There is conflict when we try to minimize these two types of errors simultaneously. Bias increase when variance decreases, and vice versa. Bias-variance trade-off idea arises, we are looking for the balance point between bias and variance, neither oversimply nor overcomplicate the model estimates.
- Low bias, low variance: Good model.
- High bias, low variance: Oversimplify the model, it does not capture information from data and producing poor prediction. Underfitting happened.
- Low bias, high variance — Overcomplicate model. It performs well for training dataset but poor for test dataset. It captures the random noise present in training data, does not generalize to unseen data.
Learning Curve
Learning curve is a plot of error against size of training data. for this section, we are dividing data into training and validation data sets. Let’s take two extreme points in the plot below to explore the idea.
- When model fits only a single data point, fitted line is exactly on the data point and hence zero training error. But, when it is applied to unseen validation data, it gives a high validation error.
- When size of training instances increases, the fitted line is minimizing error over all data points, it will not fit all data perfectly. It tends to lie in between the points. It capture useful information, and reducing the impact of noise. Hence, training error increases, validation error decreases.
- The optimal training data size is the point where the curves become plateau beyond it. Increasing size further will just reduce the efficiency of training process, without any improvement. Increasing size of training data does not help if the curves are stagnant.
How to determine the bias and variance from learning curve?
As discussed, the error reading of training curve gives information about bias. Low training error means low bias, and vice versa. Training error increases and validation error decreases as the training data size increases. The model starts to capture more useful information from training data and generalize better. Next question, how is variance examined? This is pretty straight forward. The gap between training and validation curves answers the question. The narrower the gap, the lower the variance, vice versa.
Suggestion to consider to deal with bias and variance problem.
High bias, low variance — Underfitting:
- It is mostly useless to increase training instances. The model does not even fit current set of data good enough.
- Increase model complexity by decreasing regularization OR increasing dimension of features input.

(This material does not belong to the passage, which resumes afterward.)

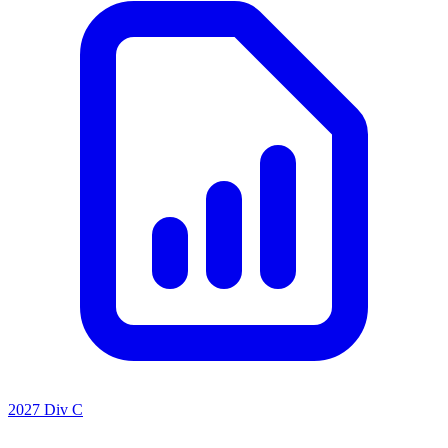
2027 Div C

Low bias, high variance — Overfitting:
- Increase training instances — The model fits current set of training data well, exposure to mode data points might reveal extra knowledge to the learner and become more generalized.
- Decrease model complexity by increase regularization OR features selection (reducing features frame dimension)
KNN is the most typical machine learning model used to explain bias-variance trade-off idea. When we have a small k, we have a rather complex model with low bias and high variance. For example, when we have k=1, we simply predict according to nearest point. As k increases, we are averaging the labels of k nearest points. Hence, bias increases and variances decreases.
Conclusion
Bias-variance trade-off can be a good starting point to understand about overfitting and underfitting phenomenon, which are the main concern or ultimate goal in model training process, seeking for optimal model that generalized well.